# DATA FOR PROCESSING:
※ ※ ※

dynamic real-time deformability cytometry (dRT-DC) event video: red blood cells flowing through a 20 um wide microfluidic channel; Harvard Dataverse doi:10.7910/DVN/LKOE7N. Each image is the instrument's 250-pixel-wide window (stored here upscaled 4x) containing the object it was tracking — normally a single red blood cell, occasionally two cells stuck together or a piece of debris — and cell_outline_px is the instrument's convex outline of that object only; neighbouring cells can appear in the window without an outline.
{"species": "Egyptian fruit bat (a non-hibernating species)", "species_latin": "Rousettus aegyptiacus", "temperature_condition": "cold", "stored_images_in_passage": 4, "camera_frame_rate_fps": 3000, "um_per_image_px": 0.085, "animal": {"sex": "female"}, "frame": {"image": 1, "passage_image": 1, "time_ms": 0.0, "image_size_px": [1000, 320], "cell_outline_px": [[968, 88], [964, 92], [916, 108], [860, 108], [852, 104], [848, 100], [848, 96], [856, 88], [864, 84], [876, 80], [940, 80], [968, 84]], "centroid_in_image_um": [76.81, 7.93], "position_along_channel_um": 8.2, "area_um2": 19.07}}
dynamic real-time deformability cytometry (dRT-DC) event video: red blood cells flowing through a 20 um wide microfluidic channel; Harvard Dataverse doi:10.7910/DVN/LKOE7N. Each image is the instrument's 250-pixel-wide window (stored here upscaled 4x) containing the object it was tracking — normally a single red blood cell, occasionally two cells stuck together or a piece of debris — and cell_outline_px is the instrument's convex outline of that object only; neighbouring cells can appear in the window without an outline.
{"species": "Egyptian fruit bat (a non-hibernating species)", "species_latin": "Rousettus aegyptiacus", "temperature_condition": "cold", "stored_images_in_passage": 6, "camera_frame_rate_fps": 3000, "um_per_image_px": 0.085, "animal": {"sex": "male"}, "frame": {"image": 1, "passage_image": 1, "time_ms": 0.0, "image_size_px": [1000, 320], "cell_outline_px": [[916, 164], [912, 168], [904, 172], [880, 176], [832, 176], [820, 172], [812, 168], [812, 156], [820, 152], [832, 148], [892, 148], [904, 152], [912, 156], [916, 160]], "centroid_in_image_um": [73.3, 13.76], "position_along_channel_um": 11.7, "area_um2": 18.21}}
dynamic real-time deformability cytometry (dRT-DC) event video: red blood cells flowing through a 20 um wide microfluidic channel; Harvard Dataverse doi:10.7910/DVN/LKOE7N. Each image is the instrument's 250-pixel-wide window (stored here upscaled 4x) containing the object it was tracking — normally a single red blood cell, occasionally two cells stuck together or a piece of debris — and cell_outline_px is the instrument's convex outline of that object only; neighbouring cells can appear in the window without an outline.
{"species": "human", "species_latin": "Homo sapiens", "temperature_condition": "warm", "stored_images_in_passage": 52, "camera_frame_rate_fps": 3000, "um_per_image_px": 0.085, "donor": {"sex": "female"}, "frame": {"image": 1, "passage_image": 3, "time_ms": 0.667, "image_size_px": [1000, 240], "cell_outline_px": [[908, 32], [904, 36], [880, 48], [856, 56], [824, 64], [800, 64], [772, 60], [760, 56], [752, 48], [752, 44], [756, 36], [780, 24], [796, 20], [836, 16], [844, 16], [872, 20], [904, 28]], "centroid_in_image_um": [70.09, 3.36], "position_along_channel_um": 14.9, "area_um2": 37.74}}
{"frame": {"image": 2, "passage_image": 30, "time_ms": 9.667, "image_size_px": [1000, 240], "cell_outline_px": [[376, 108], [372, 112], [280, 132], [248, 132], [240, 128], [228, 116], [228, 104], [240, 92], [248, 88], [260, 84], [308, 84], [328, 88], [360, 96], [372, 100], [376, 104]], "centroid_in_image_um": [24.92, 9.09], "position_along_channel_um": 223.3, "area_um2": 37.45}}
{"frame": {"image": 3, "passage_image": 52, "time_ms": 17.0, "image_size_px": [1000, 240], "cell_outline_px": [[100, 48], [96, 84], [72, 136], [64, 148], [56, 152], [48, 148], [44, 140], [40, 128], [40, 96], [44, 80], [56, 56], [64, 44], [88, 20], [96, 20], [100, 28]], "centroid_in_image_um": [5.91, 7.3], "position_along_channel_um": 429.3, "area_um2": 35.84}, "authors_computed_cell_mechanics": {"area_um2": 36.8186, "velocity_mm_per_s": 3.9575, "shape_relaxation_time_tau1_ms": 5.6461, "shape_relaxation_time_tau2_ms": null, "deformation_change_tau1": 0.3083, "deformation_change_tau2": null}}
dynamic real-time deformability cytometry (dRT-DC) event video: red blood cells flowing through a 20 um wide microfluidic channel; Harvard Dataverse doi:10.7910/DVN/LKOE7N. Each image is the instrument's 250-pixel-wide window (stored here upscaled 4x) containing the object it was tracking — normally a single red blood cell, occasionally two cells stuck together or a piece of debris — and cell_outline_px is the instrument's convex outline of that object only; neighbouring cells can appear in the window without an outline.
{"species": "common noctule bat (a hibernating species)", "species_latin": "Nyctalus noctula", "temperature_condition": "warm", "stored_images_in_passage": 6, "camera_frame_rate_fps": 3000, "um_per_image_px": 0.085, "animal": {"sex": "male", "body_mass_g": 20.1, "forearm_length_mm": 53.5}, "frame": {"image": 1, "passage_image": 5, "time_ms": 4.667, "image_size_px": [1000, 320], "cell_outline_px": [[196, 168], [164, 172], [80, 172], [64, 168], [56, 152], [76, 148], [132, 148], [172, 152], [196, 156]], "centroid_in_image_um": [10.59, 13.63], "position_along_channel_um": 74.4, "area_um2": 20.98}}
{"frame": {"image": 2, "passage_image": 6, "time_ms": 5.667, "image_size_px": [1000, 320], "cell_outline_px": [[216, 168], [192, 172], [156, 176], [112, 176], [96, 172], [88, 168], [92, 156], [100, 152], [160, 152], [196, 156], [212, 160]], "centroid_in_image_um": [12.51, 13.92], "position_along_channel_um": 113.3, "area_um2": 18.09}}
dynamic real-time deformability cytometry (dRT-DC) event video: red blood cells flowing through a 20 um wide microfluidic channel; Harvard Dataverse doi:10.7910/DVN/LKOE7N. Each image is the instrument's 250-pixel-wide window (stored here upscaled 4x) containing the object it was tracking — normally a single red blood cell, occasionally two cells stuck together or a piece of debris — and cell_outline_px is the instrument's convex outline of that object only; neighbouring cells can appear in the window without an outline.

※ ※ ※

# WRITTEN INSTRUCTION:
Output the full listing without altering anything.

# CORRECT RESPONSE:
dynamic real-time deformability cytometry (dRT-DC) event video: red blood cells flowing through a 20 um wide microfluidic channel; Harvard Dataverse doi:10.7910/DVN/LKOE7N. Each image is the instrument's 250-pixel-wide window (stored here upscaled 4x) containing the object it was tracking — normally a single red blood cell, occasionally two cells stuck together or a piece of debris — and cell_outline_px is the instrument's convex outline of that object only; neighbouring cells can appear in the window without an outline.
{"species": "Egyptian fruit bat (a non-hibernating species)", "species_latin": "Rousettus aegyptiacus", "temperature_condition": "cold", "stored_images_in_passage": 4, "camera_frame_rate_fps": 3000, "um_per_image_px": 0.085, "animal": {"sex": "female"}, "frame": {"image": 1, "passage_image": 1, "time_ms": 0.0, "image_size_px": [1000, 320], "cell_outline_px": [[968, 88], [964, 92], [916, 108], [860, 108], [852, 104], [848, 100], [848, 96], [856, 88], [864, 84], [876, 80], [940, 80], [968, 84]], "centroid_in_image_um": [76.81, 7.93], "position_along_channel_um": 8.2, "area_um2": 19.07}}
dynamic real-time deformability cytometry (dRT-DC) event video: red blood cells flowing through a 20 um wide microfluidic channel; Harvard Dataverse doi:10.7910/DVN/LKOE7N. Each image is the instrument's 250-pixel-wide window (stored here upscaled 4x) containing the object it was tracking — normally a single red blood cell, occasionally two cells stuck together or a piece of debris — and cell_outline_px is the instrument's convex outline of that object only; neighbouring cells can appear in the window without an outline.
{"species": "Egyptian fruit bat (a non-hibernating species)", "species_latin": "Rousettus aegyptiacus", "temperature_condition": "cold", "stored_images_in_passage": 6, "camera_frame_rate_fps": 3000, "um_per_image_px": 0.085, "animal": {"sex": "male"}, "frame": {"image": 1, "passage_image": 1, "time_ms": 0.0, "image_size_px": [1000, 320], "cell_outline_px": [[916, 164], [912, 168], [904, 172], [880, 176], [832, 176], [820, 172], [812, 168], [812, 156], [820, 152], [832, 148], [892, 148], [904, 152], [912, 156], [916, 160]], "centroid_in_image_um": [73.3, 13.76], "position_along_channel_um": 11.7, "area_um2": 18.21}}
dynamic real-time deformability cytometry (dRT-DC) event video: red blood cells flowing through a 20 um wide microfluidic channel; Harvard Dataverse doi:10.7910/DVN/LKOE7N. Each image is the instrument's 250-pixel-wide window (stored here upscaled 4x) containing the object it was tracking — normally a single red blood cell, occasionally two cells stuck together or a piece of debris — and cell_outline_px is the instrument's convex outline of that object only; neighbouring cells can appear in the window without an outline.
{"species": "human", "species_latin": "Homo sapiens", "temperature_condition": "warm", "stored_images_in_passage": 52, "camera_frame_rate_fps": 3000, "um_per_image_px": 0.085, "donor": {"sex": "female"}, "frame": {"image": 1, "passage_image": 3, "time_ms": 0.667, "image_size_px": [1000, 240], "cell_outline_px": [[908, 32], [904, 36], [880, 48], [856, 56], [824, 64], [800, 64], [772, 60], [760, 56], [752, 48], [752, 44], [756, 36], [780, 24], [796, 20], [836, 16], [844, 16], [872, 20], [904, 28]], "centroid_in_image_um": [70.09, 3.36], "position_along_channel_um": 14.9, "area_um2": 37.74}}
{"frame": {"image": 2, "passage_image": 30, "time_ms": 9.667, "image_size_px": [1000, 240], "cell_outline_px": [[376, 108], [372, 112], [280, 132], [248, 132], [240, 128], [228, 116], [228, 104], [240, 92], [248, 88], [260, 84], [308, 84], [328, 88], [360, 96], [372, 100], [376, 104]], "centroid_in_image_um": [24.92, 9.09], "position_along_channel_um": 223.3, "area_um2": 37.45}}
{"frame": {"image": 3, "passage_image": 52, "time_ms": 17.0, "image_size_px": [1000, 240], "cell_outline_px": [[100, 48], [96, 84], [72, 136], [64, 148], [56, 152], [48, 148], [44, 140], [40, 128], [40, 96], [44, 80], [56, 56], [64, 44], [88, 20], [96, 20], [100, 28]], "centroid_in_image_um": [5.91, 7.3], "position_along_channel_um": 429.3, "area_um2": 35.84}, "authors_computed_cell_mechanics": {"area_um2": 36.8186, "velocity_mm_per_s": 3.9575, "shape_relaxation_time_tau1_ms": 5.6461, "shape_relaxation_time_tau2_ms": null, "deformation_change_tau1": 0.3083, "deformation_change_tau2": null}}
dynamic real-time deformability cytometry (dRT-DC) event video: red blood cells flowing through a 20 um wide microfluidic channel; Harvard Dataverse doi:10.7910/DVN/LKOE7N. Each image is the instrument's 250-pixel-wide window (stored here upscaled 4x) containing the object it was tracking — normally a single red blood cell, occasionally two cells stuck together or a piece of debris — and cell_outline_px is the instrument's convex outline of that object only; neighbouring cells can appear in the window without an outline.
{"species": "common noctule bat (a hibernating species)", "species_latin": "Nyctalus noctula", "temperature_condition": "warm", "stored_images_in_passage": 6, "camera_frame_rate_fps": 3000, "um_per_image_px": 0.085, "animal": {"sex": "male", "body_mass_g": 20.1, "forearm_length_mm": 53.5}, "frame": {"image": 1, "passage_image": 5, "time_ms": 4.667, "image_size_px": [1000, 320], "cell_outline_px": [[196, 168], [164, 172], [80, 172], [64, 168], [56, 152], [76, 148], [132, 148], [172, 152], [196, 156]], "centroid_in_image_um": [10.59, 13.63], "position_along_channel_um": 74.4, "area_um2": 20.98}}
{"frame": {"image": 2, "passage_image": 6, "time_ms": 5.667, "image_size_px": [1000, 320], "cell_outline_px": [[216, 168], [192, 172], [156, 176], [112, 176], [96, 172], [88, 168], [92, 156], [100, 152], [160, 152], [196, 156], [212, 160]], "centroid_in_image_um": [12.51, 13.92], "position_along_channel_um": 113.3, "area_um2": 18.09}}
dynamic real-time deformability cytometry (dRT-DC) event video: red blood cells flowing through a 20 um wide microfluidic channel; Harvard Dataverse doi:10.7910/DVN/LKOE7N. Each image is the instrument's 250-pixel-wide window (stored here upscaled 4x) containing the object it was tracking — normally a single red blood cell, occasionally two cells stuck together or a piece of debris — and cell_outline_px is the instrument's convex outline of that object only; neighbouring cells can appear in the window without an outline.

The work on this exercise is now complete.